Fredi Arias Garcia: His Never-Ending Story


Kosuke Fukuda, Staff

Dr. Fredi Arias, Instructor of Agricultural Business

“Talking to young people is a great way to learn new ideas and also keep myself young,” said Dr. Fredi Arias Garcia, who is over 70 years old but continues to teach economics and agricultural business at Buena Vista University. This world explorer and professor has been a part of the Beaver family since the fall semester of 2021, but his journey to Buena Vista University is a unique one.

Arias was born and raised on a farm in Honduras. After graduating from a domestic university with a degree in agricultural economics, he worked on his farm for many years while simultaneously teaching agriculture and economics as a professor.  
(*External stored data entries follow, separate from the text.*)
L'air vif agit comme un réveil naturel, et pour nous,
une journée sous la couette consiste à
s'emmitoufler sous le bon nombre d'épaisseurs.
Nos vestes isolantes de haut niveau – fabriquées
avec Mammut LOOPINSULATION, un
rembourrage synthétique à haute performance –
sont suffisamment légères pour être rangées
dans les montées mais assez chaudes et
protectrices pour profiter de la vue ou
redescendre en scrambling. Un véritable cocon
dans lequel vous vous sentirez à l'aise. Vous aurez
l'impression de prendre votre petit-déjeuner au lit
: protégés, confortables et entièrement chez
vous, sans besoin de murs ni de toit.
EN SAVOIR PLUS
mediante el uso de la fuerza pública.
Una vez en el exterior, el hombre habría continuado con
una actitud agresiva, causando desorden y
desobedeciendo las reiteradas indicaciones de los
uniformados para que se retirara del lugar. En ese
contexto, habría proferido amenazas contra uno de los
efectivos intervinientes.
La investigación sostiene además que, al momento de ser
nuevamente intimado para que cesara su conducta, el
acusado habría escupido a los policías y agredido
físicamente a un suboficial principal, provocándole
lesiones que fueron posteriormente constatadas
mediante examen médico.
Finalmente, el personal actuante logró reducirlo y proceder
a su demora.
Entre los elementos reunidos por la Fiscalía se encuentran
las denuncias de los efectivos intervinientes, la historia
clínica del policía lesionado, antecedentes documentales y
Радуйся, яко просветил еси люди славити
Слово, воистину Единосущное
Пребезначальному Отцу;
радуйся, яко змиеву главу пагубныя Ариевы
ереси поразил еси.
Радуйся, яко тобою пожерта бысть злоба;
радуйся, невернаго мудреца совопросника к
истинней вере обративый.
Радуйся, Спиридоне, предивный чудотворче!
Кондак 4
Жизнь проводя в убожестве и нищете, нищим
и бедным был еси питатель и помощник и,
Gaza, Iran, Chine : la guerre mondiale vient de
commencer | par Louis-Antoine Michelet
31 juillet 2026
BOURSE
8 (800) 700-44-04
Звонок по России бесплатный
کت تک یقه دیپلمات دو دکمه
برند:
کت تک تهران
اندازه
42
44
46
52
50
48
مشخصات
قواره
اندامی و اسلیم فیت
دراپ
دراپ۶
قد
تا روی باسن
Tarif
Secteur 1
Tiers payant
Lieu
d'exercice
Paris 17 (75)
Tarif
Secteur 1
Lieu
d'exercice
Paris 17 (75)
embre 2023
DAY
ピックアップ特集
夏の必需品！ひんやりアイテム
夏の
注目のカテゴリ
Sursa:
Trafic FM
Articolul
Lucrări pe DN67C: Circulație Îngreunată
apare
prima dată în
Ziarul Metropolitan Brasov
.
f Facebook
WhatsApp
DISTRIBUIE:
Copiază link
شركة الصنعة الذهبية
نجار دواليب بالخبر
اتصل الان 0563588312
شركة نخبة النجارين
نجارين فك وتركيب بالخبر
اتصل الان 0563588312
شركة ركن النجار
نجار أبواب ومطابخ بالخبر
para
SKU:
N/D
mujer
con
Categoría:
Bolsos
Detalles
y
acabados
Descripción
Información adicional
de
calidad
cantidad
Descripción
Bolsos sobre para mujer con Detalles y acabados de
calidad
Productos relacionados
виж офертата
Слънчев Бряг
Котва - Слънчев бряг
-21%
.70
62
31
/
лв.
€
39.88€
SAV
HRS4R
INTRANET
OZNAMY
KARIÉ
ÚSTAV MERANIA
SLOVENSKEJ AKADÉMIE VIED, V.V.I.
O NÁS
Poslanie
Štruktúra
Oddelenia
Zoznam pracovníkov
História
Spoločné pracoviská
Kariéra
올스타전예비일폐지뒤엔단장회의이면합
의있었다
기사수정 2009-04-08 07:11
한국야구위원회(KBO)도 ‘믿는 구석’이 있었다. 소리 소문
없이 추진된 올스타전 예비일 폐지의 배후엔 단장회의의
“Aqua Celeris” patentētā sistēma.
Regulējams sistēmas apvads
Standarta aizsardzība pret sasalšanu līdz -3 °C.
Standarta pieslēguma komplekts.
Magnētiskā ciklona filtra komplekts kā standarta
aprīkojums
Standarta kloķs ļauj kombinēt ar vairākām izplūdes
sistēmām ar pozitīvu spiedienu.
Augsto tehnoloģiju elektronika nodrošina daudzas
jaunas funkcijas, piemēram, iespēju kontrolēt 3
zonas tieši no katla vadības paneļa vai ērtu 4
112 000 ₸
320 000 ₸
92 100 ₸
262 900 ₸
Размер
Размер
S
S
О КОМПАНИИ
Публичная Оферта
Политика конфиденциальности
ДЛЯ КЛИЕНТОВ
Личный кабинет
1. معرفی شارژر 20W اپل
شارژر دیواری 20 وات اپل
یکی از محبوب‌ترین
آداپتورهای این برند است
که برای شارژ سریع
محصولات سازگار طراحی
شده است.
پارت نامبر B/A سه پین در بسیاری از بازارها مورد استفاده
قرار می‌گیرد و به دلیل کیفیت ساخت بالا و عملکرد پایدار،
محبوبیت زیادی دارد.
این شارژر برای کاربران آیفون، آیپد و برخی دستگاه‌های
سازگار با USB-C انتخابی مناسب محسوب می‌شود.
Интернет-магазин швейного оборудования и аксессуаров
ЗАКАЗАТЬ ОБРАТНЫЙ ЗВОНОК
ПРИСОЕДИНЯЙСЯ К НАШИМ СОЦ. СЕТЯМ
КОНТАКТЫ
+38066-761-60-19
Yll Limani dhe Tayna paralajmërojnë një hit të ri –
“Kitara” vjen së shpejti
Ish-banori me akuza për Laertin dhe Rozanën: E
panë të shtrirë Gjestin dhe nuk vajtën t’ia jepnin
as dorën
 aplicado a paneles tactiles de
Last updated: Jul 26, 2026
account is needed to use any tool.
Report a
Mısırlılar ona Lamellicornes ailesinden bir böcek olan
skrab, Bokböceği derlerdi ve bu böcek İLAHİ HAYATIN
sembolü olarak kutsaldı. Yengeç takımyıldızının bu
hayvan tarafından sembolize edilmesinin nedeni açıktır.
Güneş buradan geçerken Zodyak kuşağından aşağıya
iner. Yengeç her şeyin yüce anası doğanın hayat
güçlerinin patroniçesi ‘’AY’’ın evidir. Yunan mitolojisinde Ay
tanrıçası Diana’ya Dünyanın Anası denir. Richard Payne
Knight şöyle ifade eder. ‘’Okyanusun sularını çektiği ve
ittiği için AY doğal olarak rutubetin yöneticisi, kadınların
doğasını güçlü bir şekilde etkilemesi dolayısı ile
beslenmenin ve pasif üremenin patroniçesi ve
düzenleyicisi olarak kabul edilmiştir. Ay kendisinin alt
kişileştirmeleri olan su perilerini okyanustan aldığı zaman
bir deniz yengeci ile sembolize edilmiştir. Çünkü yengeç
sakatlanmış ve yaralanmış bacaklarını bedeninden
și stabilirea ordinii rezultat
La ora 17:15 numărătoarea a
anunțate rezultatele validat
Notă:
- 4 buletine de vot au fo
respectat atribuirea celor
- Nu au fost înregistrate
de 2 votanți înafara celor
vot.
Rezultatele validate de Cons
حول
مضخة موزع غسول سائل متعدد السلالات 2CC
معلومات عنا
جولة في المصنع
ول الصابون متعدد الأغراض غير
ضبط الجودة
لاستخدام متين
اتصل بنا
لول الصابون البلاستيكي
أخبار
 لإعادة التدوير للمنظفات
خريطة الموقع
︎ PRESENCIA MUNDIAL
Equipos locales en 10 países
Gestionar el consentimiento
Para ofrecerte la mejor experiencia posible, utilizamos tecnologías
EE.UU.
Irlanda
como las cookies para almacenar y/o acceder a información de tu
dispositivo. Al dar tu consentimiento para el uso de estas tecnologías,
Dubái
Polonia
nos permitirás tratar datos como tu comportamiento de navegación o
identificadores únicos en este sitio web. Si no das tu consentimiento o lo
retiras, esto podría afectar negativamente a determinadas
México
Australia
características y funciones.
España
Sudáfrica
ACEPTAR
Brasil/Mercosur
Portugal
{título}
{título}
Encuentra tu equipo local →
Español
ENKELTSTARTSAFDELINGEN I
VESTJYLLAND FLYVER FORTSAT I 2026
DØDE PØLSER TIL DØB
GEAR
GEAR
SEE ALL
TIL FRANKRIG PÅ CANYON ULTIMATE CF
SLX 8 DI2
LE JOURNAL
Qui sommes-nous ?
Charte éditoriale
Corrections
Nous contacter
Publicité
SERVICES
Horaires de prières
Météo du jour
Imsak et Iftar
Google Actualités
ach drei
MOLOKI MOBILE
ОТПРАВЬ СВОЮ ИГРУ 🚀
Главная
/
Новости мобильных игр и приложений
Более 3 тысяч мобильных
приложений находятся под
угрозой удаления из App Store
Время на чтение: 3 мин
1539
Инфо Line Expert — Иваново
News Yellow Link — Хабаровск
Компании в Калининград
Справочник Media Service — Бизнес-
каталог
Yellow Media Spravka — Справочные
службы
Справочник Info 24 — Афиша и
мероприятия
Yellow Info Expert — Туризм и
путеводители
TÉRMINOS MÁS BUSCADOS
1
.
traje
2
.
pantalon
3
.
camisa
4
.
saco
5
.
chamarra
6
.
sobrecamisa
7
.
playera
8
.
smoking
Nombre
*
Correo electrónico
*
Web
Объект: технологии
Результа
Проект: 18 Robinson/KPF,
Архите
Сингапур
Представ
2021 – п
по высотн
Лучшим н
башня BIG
According to Arias, prior to coming to BVU, he taught at Zamorano Agricultural College for 23 years and assisted in promoting agribusiness development throughout the entire Latin American region. In 2017, he received recognition for best professor from Zamorano’s graduating class that year. It was also the first time in Zamorano’s history that the title “Graduation Godfather” was granted to a professor. 

Arias came to the U.S. because he wanted to be exposed to an advanced level of education. He attended graduate school at the University of Missouri-Columbia, graduating in 1992 with a Master of Science and Ph.D. After graduation, Arias went back and worked as a professor at a university in Honduras.  

It was not until 2001 that he began teaching agriculture and economics in the U.S. at Chico State University in California. “In American education, professors have more freedom to style [their] classes, that’s why I decided to teach here,” he said.  

Since 2021, Arias has been an instructor at BVU, teaching two basic economics classes and three agribusiness classes.  

Sota Usui, a sophomore computer science major, visits Arias regularly. “Professor Arias loves teaching students, and he is always happy to welcome me when I visit his office,” said Usui. 

While Arias cannot point to the moment that he decided he wanted to become a professor, he acknowledged that he has found enjoyment and happiness in teaching his students.

“I love being involved in the transformation process of kids at the age of college students. College students show great growth, and I like to watch it,” Arias said. 

Even at 70 years of age, Arias is constantly taking on new opportunities. Far from his hometown, this challenger began a new teaching life at Storm Lake, where he motivates BVU’s youth to cherish the opportunities that are available to them.